Le village de Bangaly, électrifié depuis 2001, doté d’un réseau 3G, mais toujours privé d’une eau potable digne de ce nom. Un village pourvu d’un collège provisoire en paille depuis 10 ans et d’un nouveau collège mort-né avant même d’avoir été terminé, la faute sans doute à unième détournement d’argent ou d’une mauvaise gestion quelque part du côté de Tamba. Un village enclavé où malgré les sourires et l’envie, on survit davantage qu’on vit, où l’on meurt à l’accouchement ou d’une maladie qui ne sera jamais diagnostiquée. Un village érigé en commune il y a quelques années, mais où le conseil municipal est comme le collège, mort-né. Et où les politiciens qui se sont succédé, venant de la Ville, n’ont rien fait, sauf à distribuer les billets avant de voter. 

Pourtant, il y a une vingtaine d’années, des hommes et des femmes se sont mobilisés pour agir ensemble pour le bien du village. Une case de santé est née, gérée par les villageois. L’école a bénéficié d’un soutien de partenaires. Les enfants y ont cru, sublimés par une équipe enseignante motivée. 

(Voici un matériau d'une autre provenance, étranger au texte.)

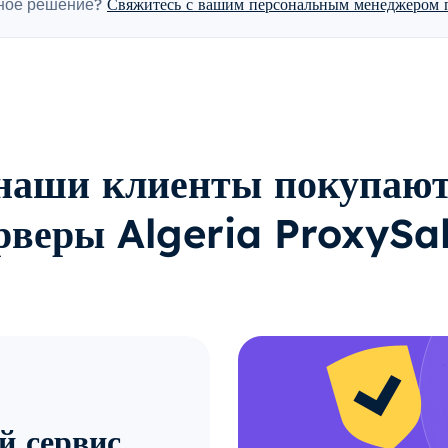
ное решение?
Свяжитесь с вашим персональным менеджером п
наши клиенты покупают
рверы Algeria ProxySa
й сервис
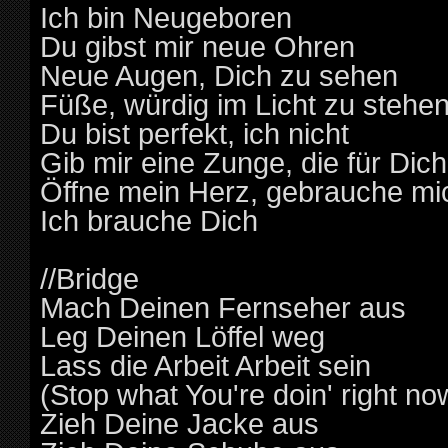
Ich bin Neugeboren
Du gibst mir neue Ohren
Neue Augen, Dich zu sehen
Füße, würdig im Licht zu stehe
Du bist perfekt, ich nicht
Gib mir eine Zunge, die für Dich
Öffne mein Herz, gebrauche mi
Ich brauche Dich
//Bridge
Mach Deinen Fernseher aus
Leg Deinen Löffel weg
Lass die Arbeit Arbeit sein
(Stop what You're doin' right no
Zieh Deine Jacke aus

Ces enfants ont grandi. Malgré la difficulté des parcours et des examens, ils ont obtenu leur CFEE, leur BFEM, puis leur BAC. Ils sont partis à Dakar ou à St-Louis pour les plus brillants. Avec toujours autant de sacrifices pour des petits villageois sans ressources, ni de familles pour les soutenir. Et ils ont obtenu des  diplômes dont leurs parents analphabètes n’avaient jamais entendu parler. Certains sont rentrés à l’ENA ou à l’école Polytechnique, d’autres en faculté de pharmacie. D’autres sont devenus infirmiers ou officiers. D’autres ont décoché des Master 1 et des Master 2 en Droit, anglais, gestion…

D’autres comme Bangaly après avoir décroché leur bac ont eu seulement le droit à l’université virtuelle avec la dotation d’un ordinateur portable relié à un réseau internet aussi virtuel que la pluie en janvier dans la région.

Aujourd’hui, beaucoup de ces étudiants qui ont fait le choix honorable des études, pleurent. Ils pleurent car les diplômes sont là comme des morceaux de papier  qui jaunissent dans une valise. Mais l’emploi n’est pas là. Pour les plus chanceux des stages. Pour les autres, le retour au village. La honte, la peur de sortir de la case pour éviter de croiser les regards ou les questions des parents ou des voisins. Un grand sentiment de culpabilité et de gâchis. Les plus jeunes, à l’école primaire ou au collège, regardent leurs grand frères “revenir de la chasse sans gibier”. On leur avait dit : «  Regarde ton grand-frère, il étudie. C’est bon. Il faut faire comme lui. Plus tard il sera riche et nous sortira de la pauvreté.”

Aujourd’hui, les petits frères regardent les yeux de leurs grands frères qui ont perdu l’espoir. L’Inch’Allah n’y est plus. 

Avant hier, 150 jeunes hommes et femmes sont morts en mer. Demain ce seront d’autres. Ainsi va la vie. Pendant ce temps-là, les politiciens se querellent pour savoir qui mangera la plus grosse part du gâteau. 

Macky, écoutez Bangaly. Imaginez Mamadou, Lamine, Fonsa, Keba, Sekou, Fodé, Ibrahima, Kemo, Kalilou, Sidiky, Pape, Yaya, Mamadi, El Hadji. Ils ont tous fait le même rêve. Ils ont tous fait les mêmes sacrifices. Mais ils sont seuls à les partager. Aujourd’hui, Ils se sentent plus que jamais abandonnés.